De-essing and sibilance control

Sibilance (harsh “s” sounds) can be tamed with a de-esser:

  • Target 4–8 kHz depending on the voice.
  • Use a dynamic band or de-esser plugin to reduce sibilant peaks without affecting overall tone.
  • Alternative: use surgical EQ with a dynamic or transient-controlled approach if sibilance is narrowband.

Adding ambiance and creative effects

  • Reverb: Use short, subtle reverb to glue voices into a space. For voice, plate or small room emulations with low wet mix (5–15%) and short pre-delay (10–30 ms) work well.
  • Delay: Slap-back or very short delays can add thickness. Avoid long, obvious delays for spoken content.
  • Saturation / harmonic excitement: Gentle tape or tube saturation adds warmth and perceived loudness—use subtly.
  • Stereo imaging: Pan supporting elements (music beds, effects) while keeping primary voice centered.
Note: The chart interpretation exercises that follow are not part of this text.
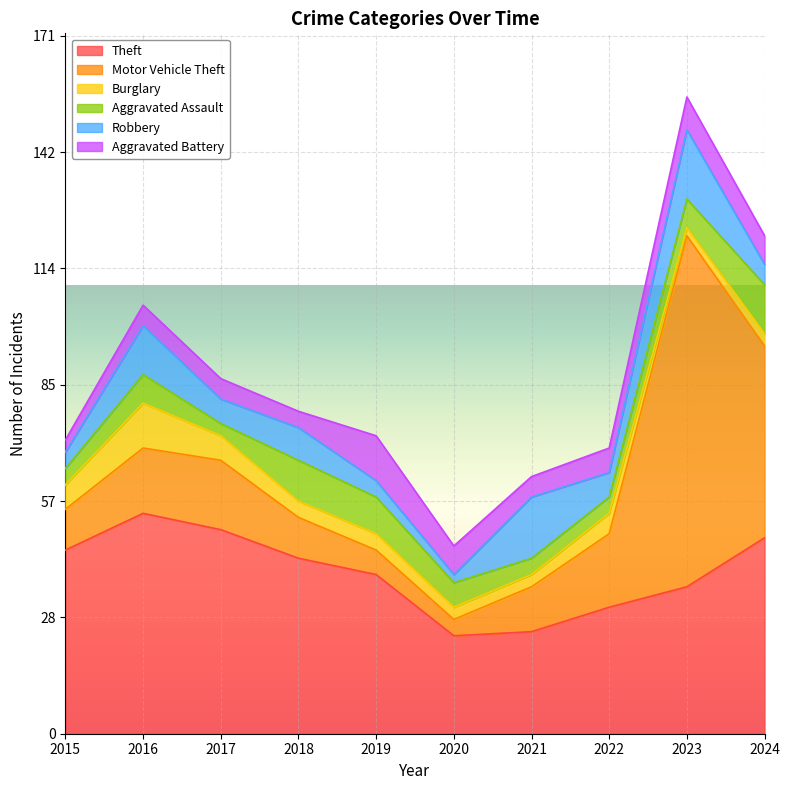

Where do Robbery and Motor Vehicle Theft first cross each other?

2020 and 2021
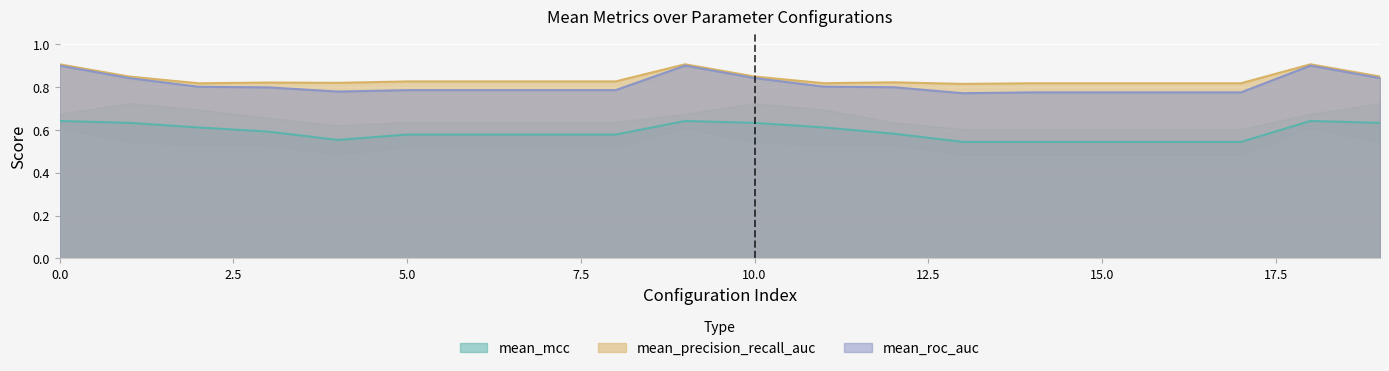

What is the average value of the mean_mcc series?

0.6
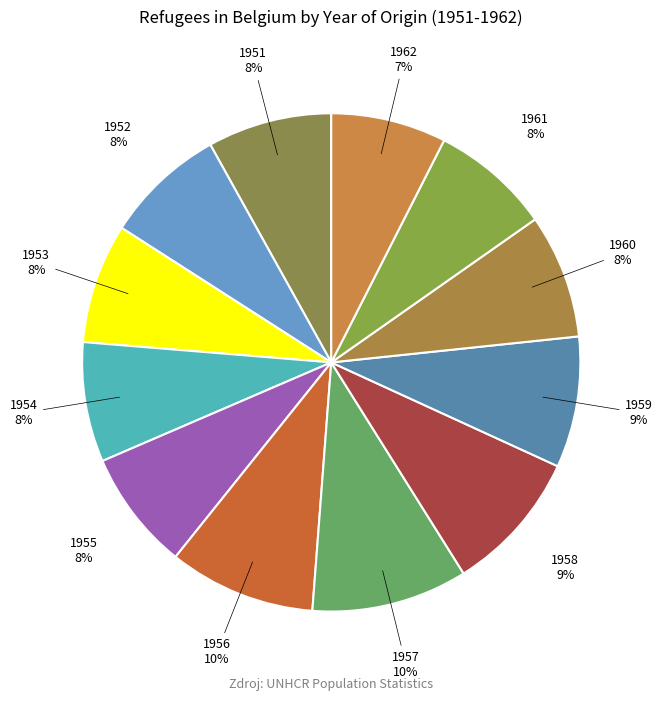

What is the ratio of the value at 1957 to the value at 1958?

1.1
Mixing: balancing voice, music, and sound-design

  • Prioritize the voice: music beds and effects should not compete with intelligibility.
  • Use sidechain ducking (auto-duck) on music: compress or lower music when voice is present.
  • EQ carve spaces: reduce frequencies in music that conflict with speech intelligibility (e.g., cut 2–5 kHz in music slightly).
  • Monitor at multiple volumes and with different playback systems (headphones, laptop speakers, phone) to ensure translation.

Mastering and loudness standards

Finalize for your distribution platform:

  • Podcasts: target integrated loudness around -16 LUFS (Apple/Spotify recommended) for stereo, or -19 LUFS for mono; short-term peaks should not exceed -1 dBTP (true peak).
  • Music streaming: platforms often target around -14 LUFS; check platform-specific loudness matching.
  • YouTube: around -13 to -14 LUFS is common.
  • Normalize or apply a limiter to control peaks; avoid excessive limiting which creates pumping or audible distortion.

Export settings:

  • Format: WAV or FLAC for archival/master; MP3 (320 kbps) or AAC for delivery if file size matters.
  • Sample rate/bit depth: retain 48 kHz / 24-bit where possible; downsample only if required by the platform.
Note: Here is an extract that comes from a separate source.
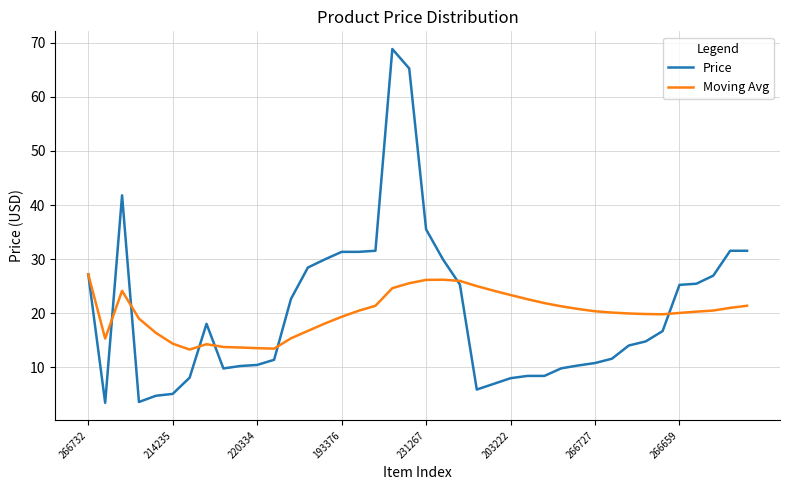

True or false: Moving Avg and Price intersect in this chart.

True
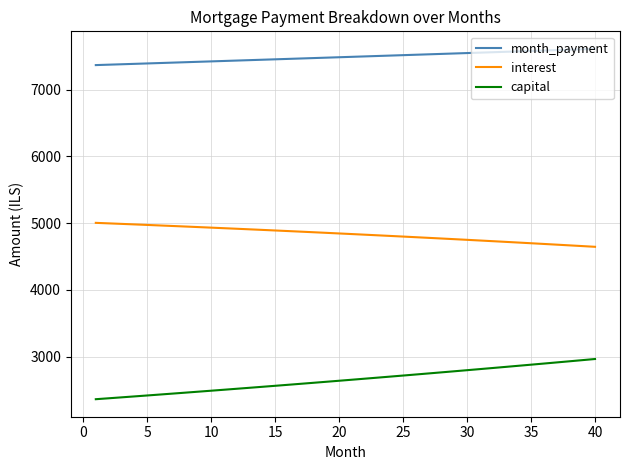

True or false: interest and capital cross at least once.

False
Common problems and quick fixes

  • Background hiss: use gentle noise reduction with a precise noise profile; consider spectral denoise for persistent hiss.
  • Mouth clicks: spectral repair and click removal.
  • Plosives: high-pass filter plus automated click/plosive removal; in future, use a pop filter and mic technique.
  • Room echo: use gating only when appropriate; heavy reverberation is hard to remove—re-record if possible or use dereverberation tools.
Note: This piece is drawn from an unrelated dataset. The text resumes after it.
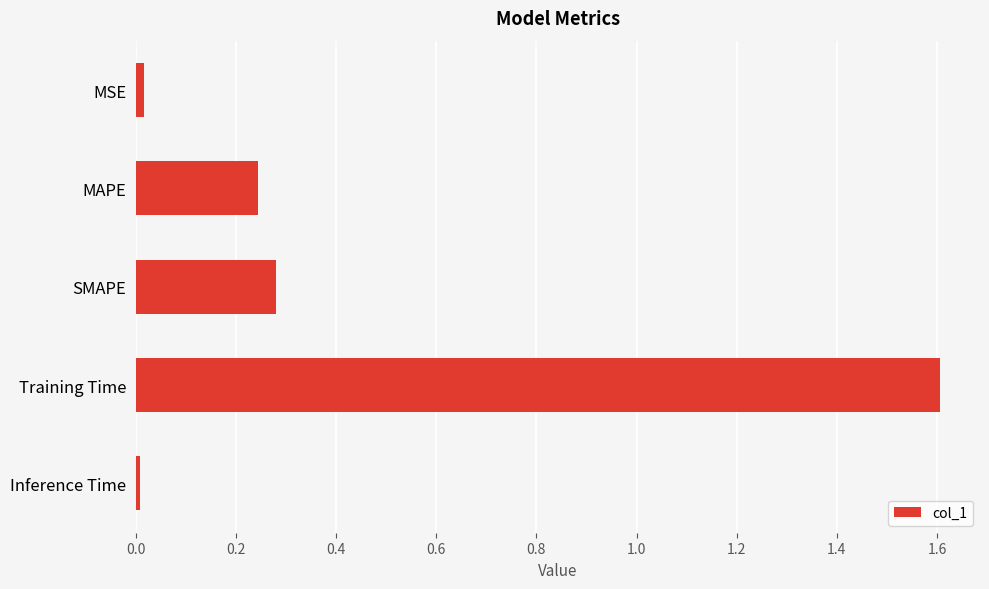

The chart shows a value of 0.2 at SMAPE. True or false?

False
Workflow checklist (quick)

  • Record at 48 kHz / 24-bit, maintain good mic technique.
  • Save raw takes; work on copies.
  • Remove noise, clicks, and hum.
  • Edit content, remove fillers, add crossfades.
  • EQ for clarity, compress for consistent level.
  • De-ess sibilance; add subtle reverb/saturation if desired.
  • Balance voice with music; apply final limiter.
  • Export to appropriate loudness and file format.

Final tips

  • Reference tracks: compare your audio to professional productions to set tone and loudness.
  • Less is often more: subtle processing typically yields more natural results.
  • Practice ear training: learn to hear problematic frequencies and artifacts.
  • Backup projects and label versions (raw, edited, final) to avoid accidental loss.
  • Automate repetitive tasks with presets and batch processing when working on series production.

By focusing on solid capture, careful cleanup, intentional processing, and the right loudness for your platform, Super Audio Editor can produce consistently clean, professional-sounding audio. With practice and reference listening, you’ll develop efficient workflows and sonic judgment that match or exceed broadcast standards.